Slump took a sudden whirl. From behind a fence there suddenly pounced down upon him a towering form. Ralph was as much surprised as Slump to recognize Bob Adair, the road detective.

The diligent officer gave Slump one or two more whirls, holding on to his coat collar, that made him shriek with affright. Then he threw him reeling ten feet away.

“I gave you two hours to get out of town this morning,” he observed. “Now then it’s two minutes to head straight for the limits, or I’ll lock you up as a vagrant.”

Ike picked up his fallen cap on the run. He darted down the alley in a flash.

“I don’t know but what I would have liked to find out something more from him,” remarked Ralph.

“Oh, I overheard the subject of your conversation,” said Adair-“about that missing boy, Glen Palmer, I suppose you mean?”

“Missing-is he missing, Mr. Adair?”

“Since the day after you told me about him, and his grandfather and the queer company he kept,” replied Adair. “I went down to the chicken farm to find that young Palmer had sold it out to a neighbor for a song and had vanished.”

“Why, that is queer,” commented Ralph. “I fancied he had got a new lease of life when I started him in business.”

“Decidedly mysterious, the whole affair,” added the road detective. “That will all come out when we see the superintendent. We’re both due at his office.”

“I was just going there,” said Ralph.

“And I was on my way to meet you,” explained Adair.

They walked on together for a short distance. Suddenly Adair drew out a bulky pocket book well stuffed with papers. He selected a folded yellow sheet.
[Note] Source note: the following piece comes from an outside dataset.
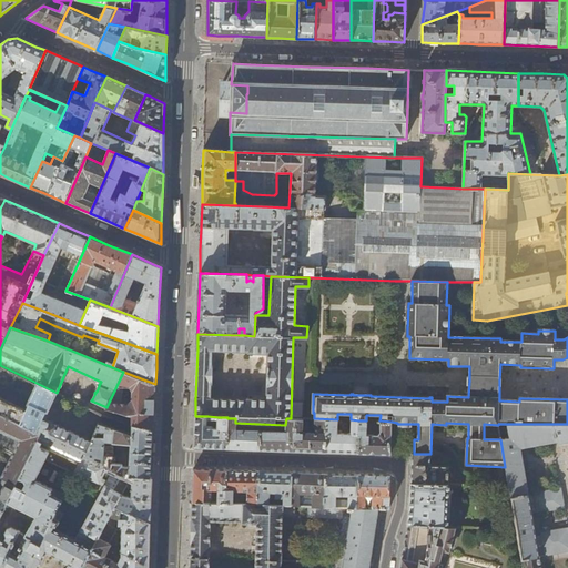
[(39,439),(81,460),(83,455),(84,456),(92,442),(44,418),(53,397),(54,397),(57,401),(64,405),(68,398),(57,393),(0,365),(0,379),(31,396),(24,409),(0,396),(0,413),(41,433),(39,439)]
“Here’s something that belongs to you,” he said. “There’s a good deal to go over, so get that off our minds. Glidden handed it to me this noon.”

“What is it?” asked Ralph.

“A telegram.”

“So it is. Why-”

Ralph paused there. If he had been astonished at the discovery of the board message back at the little station, the present scrap of paper doubly mystified him.

It was the mere fragment of a telegram, no heading, no date, and it read:

“Advise Ralph Fairbanks, Stanley Junction. Look out for the pacer.”